▶ **What to produce**
Copy the records below word for word, from the first line through the line that contains "GALOPINS DE GUYENNE: 2 -> 0", and leave out any pictures.

▶ **Edit tracking data**
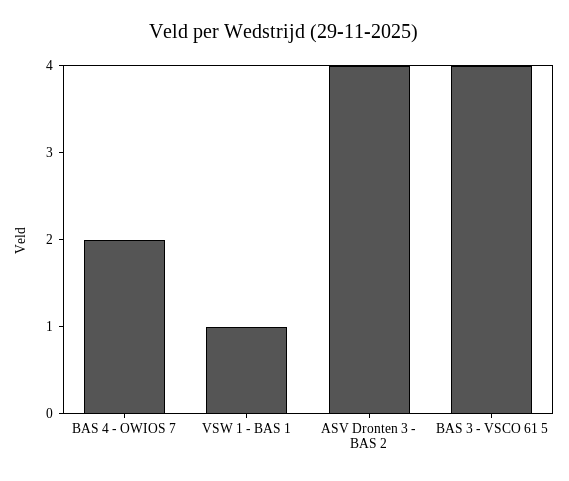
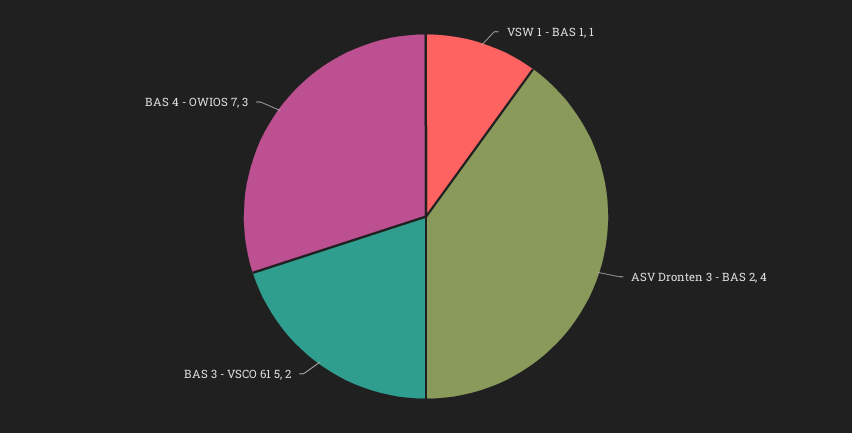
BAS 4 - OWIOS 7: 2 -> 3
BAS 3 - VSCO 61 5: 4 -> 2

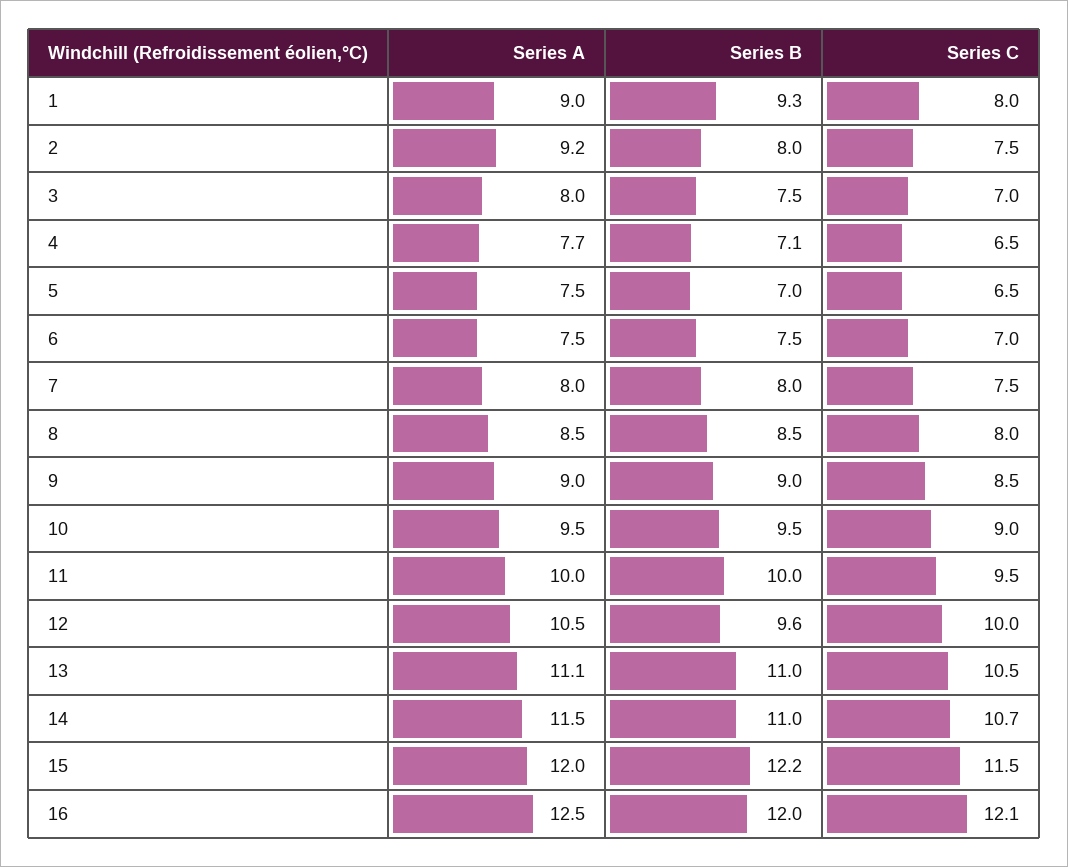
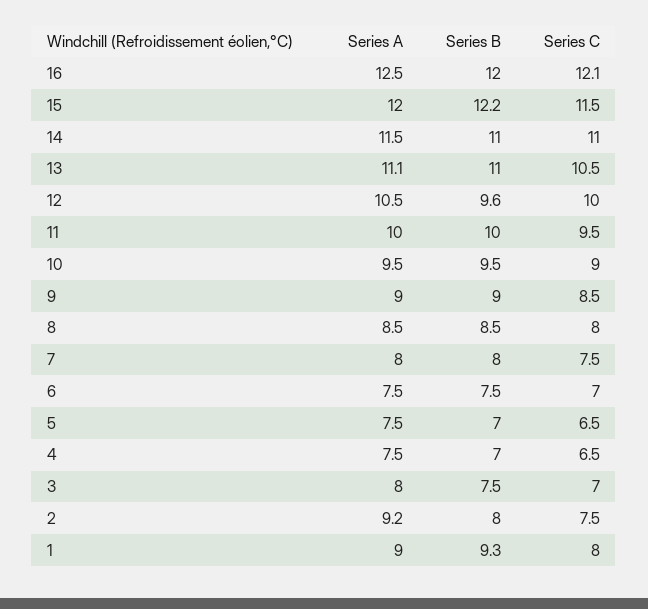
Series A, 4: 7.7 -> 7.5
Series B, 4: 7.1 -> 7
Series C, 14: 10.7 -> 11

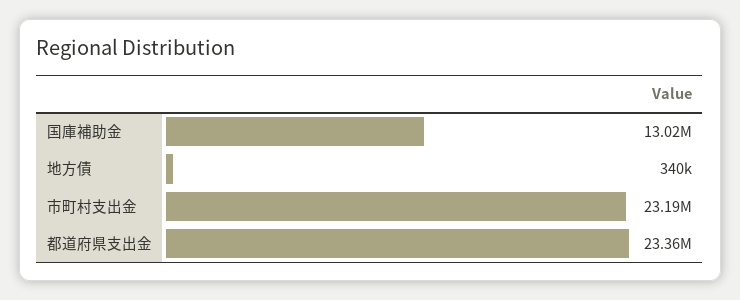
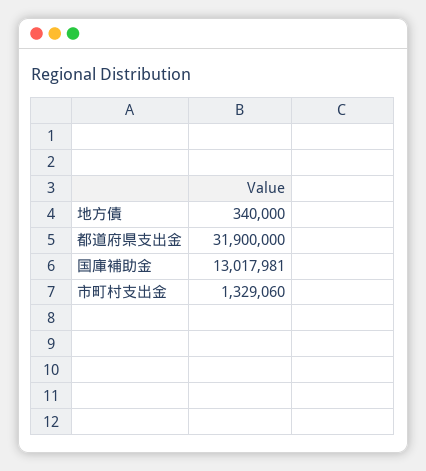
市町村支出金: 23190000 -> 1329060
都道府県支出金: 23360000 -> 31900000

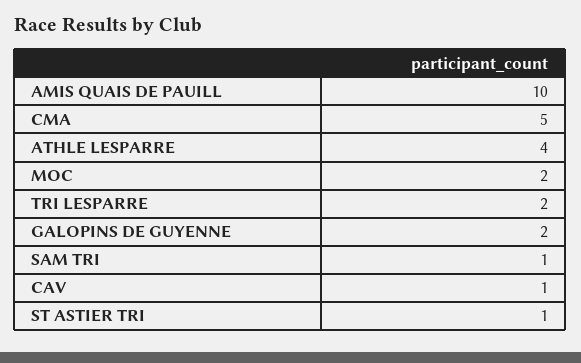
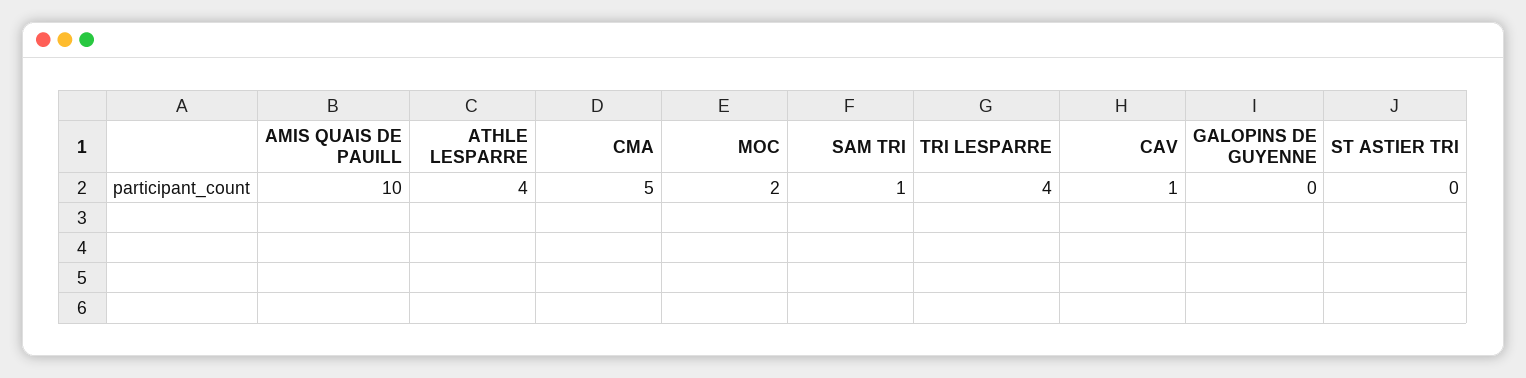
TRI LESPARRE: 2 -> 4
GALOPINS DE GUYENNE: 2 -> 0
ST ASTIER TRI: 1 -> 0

▶ **Written solution**
BAS 4 - OWIOS 7: 2 -> 3
BAS 3 - VSCO 61 5: 4 -> 2

Series A, 4: 7.7 -> 7.5
Series B, 4: 7.1 -> 7
Series C, 14: 10.7 -> 11

市町村支出金: 23190000 -> 1329060
都道府県支出金: 23360000 -> 31900000

TRI LESPARRE: 2 -> 4
GALOPINS DE GUYENNE: 2 -> 0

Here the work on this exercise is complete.